ASSIGNMENT:
Write out the data again in full, exactly as it reads.

Top of TASK DATA

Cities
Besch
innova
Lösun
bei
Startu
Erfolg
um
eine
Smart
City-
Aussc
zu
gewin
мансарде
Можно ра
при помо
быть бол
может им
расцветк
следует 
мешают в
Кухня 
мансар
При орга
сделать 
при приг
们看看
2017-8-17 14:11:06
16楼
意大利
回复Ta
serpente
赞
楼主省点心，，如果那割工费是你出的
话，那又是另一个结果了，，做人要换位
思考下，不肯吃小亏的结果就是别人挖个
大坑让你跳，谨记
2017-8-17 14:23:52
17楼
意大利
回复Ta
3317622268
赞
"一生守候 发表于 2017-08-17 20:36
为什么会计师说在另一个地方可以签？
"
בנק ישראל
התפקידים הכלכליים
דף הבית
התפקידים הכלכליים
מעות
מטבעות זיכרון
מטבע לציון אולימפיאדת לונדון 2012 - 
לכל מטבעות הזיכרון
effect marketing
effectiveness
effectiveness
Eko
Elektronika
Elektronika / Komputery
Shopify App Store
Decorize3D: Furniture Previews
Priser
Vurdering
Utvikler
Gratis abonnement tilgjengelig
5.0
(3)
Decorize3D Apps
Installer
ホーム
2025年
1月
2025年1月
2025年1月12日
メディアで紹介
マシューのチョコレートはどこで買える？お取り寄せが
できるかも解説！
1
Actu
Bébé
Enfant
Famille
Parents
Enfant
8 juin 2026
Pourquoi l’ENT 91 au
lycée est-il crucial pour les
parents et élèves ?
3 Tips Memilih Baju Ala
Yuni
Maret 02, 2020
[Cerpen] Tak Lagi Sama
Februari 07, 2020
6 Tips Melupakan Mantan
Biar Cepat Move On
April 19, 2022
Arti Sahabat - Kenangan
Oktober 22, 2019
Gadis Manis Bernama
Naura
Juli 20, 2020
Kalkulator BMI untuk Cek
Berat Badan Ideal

Bottom of TASK DATA

EXERCISE RESPONSE:
Cities
Besch
innova
Lösun
bei
Startu
Erfolg
um
eine
Smart
City-
Aussc
zu
gewin
мансарде
Можно ра
при помо
быть бол
может им
расцветк
следует 
мешают в
Кухня 
мансар
При орга
сделать 
при приг
们看看
2017-8-17 14:11:06
16楼
意大利
回复Ta
serpente
赞
楼主省点心，，如果那割工费是你出的
话，那又是另一个结果了，，做人要换位
思考下，不肯吃小亏的结果就是别人挖个
大坑让你跳，谨记
2017-8-17 14:23:52
17楼
意大利
回复Ta
3317622268
赞
"一生守候 发表于 2017-08-17 20:36
为什么会计师说在另一个地方可以签？
"
בנק ישראל
התפקידים הכלכליים
דף הבית
התפקידים הכלכליים
מעות
מטבעות זיכרון
מטבע לציון אולימפיאדת לונדון 2012 - 
לכל מטבעות הזיכרון
effect marketing
effectiveness
effectiveness
Eko
Elektronika
Elektronika / Komputery
Shopify App Store
Decorize3D: Furniture Previews
Priser
Vurdering
Utvikler
Gratis abonnement tilgjengelig
5.0
(3)
Decorize3D Apps
Installer
ホーム
2025年
1月
2025年1月
2025年1月12日
メディアで紹介
マシューのチョコレートはどこで買える？お取り寄せが
できるかも解説！
1
Actu
Bébé
Enfant
Famille
Parents
Enfant
8 juin 2026
Pourquoi l’ENT 91 au
lycée est-il crucial pour les
parents et élèves ?
3 Tips Memilih Baju Ala
Yuni
Maret 02, 2020
[Cerpen] Tak Lagi Sama
Februari 07, 2020
6 Tips Melupakan Mantan
Biar Cepat Move On
April 19, 2022
Arti Sahabat - Kenangan
Oktober 22, 2019
Gadis Manis Bernama
Naura
Juli 20, 2020
Kalkulator BMI untuk Cek
Berat Badan Ideal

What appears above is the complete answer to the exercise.